Horizontal Wells Demonstrated at U.S. DOE's Savannah River Site and Sandia National Laboratory

Site Name:

Savannah River Site and Sandia National Laboratory

Location:

Aiken, SC, and Albuquerque, NM

Period of
Operation:

1988 - 1993

Cleanup
Type:

Field demonstration

Technology:
Soil Vapor Extraction (report focuses on installation of horizontal wells above and below water table)
- Four different systems were used for directional drilling and horizontal well installation
- A short radius petroleum industry technology was used to install wells at 65 ft bgs and 150-175 ft bgs; these wells were constructed of steel
- A modified petroleum industry technology was used to install two comparable wells; these wells were constructed of HDPE
- A mini-rig utility industry/compactional tool drilling technology was used to install a well at 35-40 ft bgs; this well was constructed of fiberglass
- A mini-rig utility industry technology was used to install two wells at 100 ft bgs; these wells were constructed of PVC

Cleanup Authority:
Not identified

Technical Contacts:
Dawn Kaback
Colorado Center for Environmental Management
(303) 297-0180 ext. 111
E-mail: dsdaback@csn.net
Management Contacts:
Skip Chamberlain
DOE EM50
(301) 903-7248
E-mail: grover.chamberlain@em.doe.gov

James A. Wright
DOE SRS
(803) 725-5608
E-mail: wrightjamesb@srs.gov

Contaminants:
Chlorinated solvents

Waste Source:
Multiple sources, including leaks of solvents

Type/Quantity of Media Treated:
Groundwater (in situ)
- geology consists of 200 ft of alternating units of permeable sands with low fines; water table is 120 ft bgs

Purpose/Significance of Application:
Demonstrate use of horizontal wells to treat groundwater at multiple sites and locations

Regulatory Requirements/Cleanup Goals:
- Test the feasibility of installing horizontal wells in unconsolidated sediments using directional drilling technology

Results:
- Directional drilling technology was used to install a total of seven wells (steel, stainless steel, PVC, HDPE, and fiberglass) to depths of 35 - 175 ft bgs, with horizontal screen sections ranging from 150 - 400 ft
- The wells were used to demonstrate in situ air stripping, in situ bioremediation, and thermally enhanced soil vapor extraction; four of the wells were later integrated in a vapor extraction remediation system

Cost Factors:
- Costs for horizontal wells vary widely based on drilling method and size of rig, type of drilling tool, drilling fluid, guidance system, vertical depth, total well length, site geology, well materials, and number of personnel on site
- Costs for installing a PVC or HDPE well using a small to medium sized utility-type drilling rig are projected as $164/m ($50/ft)
- Estimated capital costs for horizontal wells were comparable to the capital cost of five vertical wells; O&M costs for the one horizontal well were less than one-third of the O&M costs for five vertical wells

Description:
This report describes the installation and use of horizontal wells at several DOE sites, including Savannah River Site (SRS) and Sandia National Laboratories.
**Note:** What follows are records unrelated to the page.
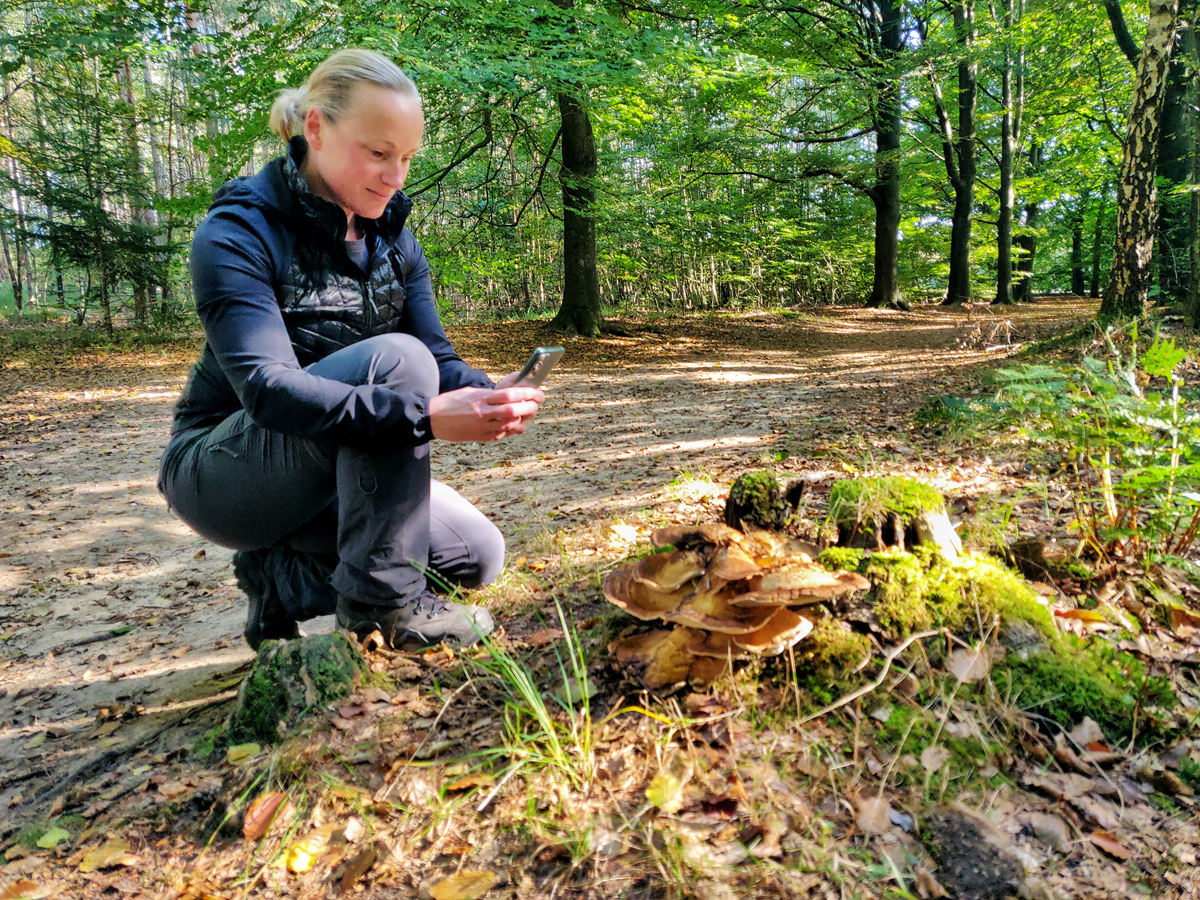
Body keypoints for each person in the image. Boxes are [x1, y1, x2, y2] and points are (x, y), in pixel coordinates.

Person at [157, 49, 544, 650]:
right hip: (226, 470)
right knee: (397, 361)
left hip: (335, 467)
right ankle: (383, 612)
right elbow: (267, 389)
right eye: (378, 152)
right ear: (316, 128)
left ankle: (282, 580)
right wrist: (424, 418)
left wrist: (485, 390)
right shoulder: (237, 232)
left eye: (408, 158)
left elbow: (436, 357)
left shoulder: (394, 240)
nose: (396, 177)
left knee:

At SRS, seven wells were installed at depths of 35 175 ft bgs, with horizontal screen sections ranging from 150 400 ft, and using the following materials: steel, stainless steel, PVC, HDPE, and fiberglass. The wells were used to demonstrate in situ air stripping, in situ bioremediation, and thermally enhanced soil vapor extraction; four of the wells were later integrated in a vapor extraction correction action. The SRS demonstration identified two important factors for consideration during design of horizontal wells: (1) trips in and out of the well bore should be minimized; and (2) well materials should be adequately flexible to negotiate curves.

At Sandia, several pieces of commercial machinery were tested and evaluated, including the water-assisted Jet Trac Boring System, the air-assisted True Trac Boring System, the P-80 rod pusher, and the Pierce Arrow pneumatic hammer tool. Based on the results from initial testing of these machines, construction was begun on a prototype machine, the X-810.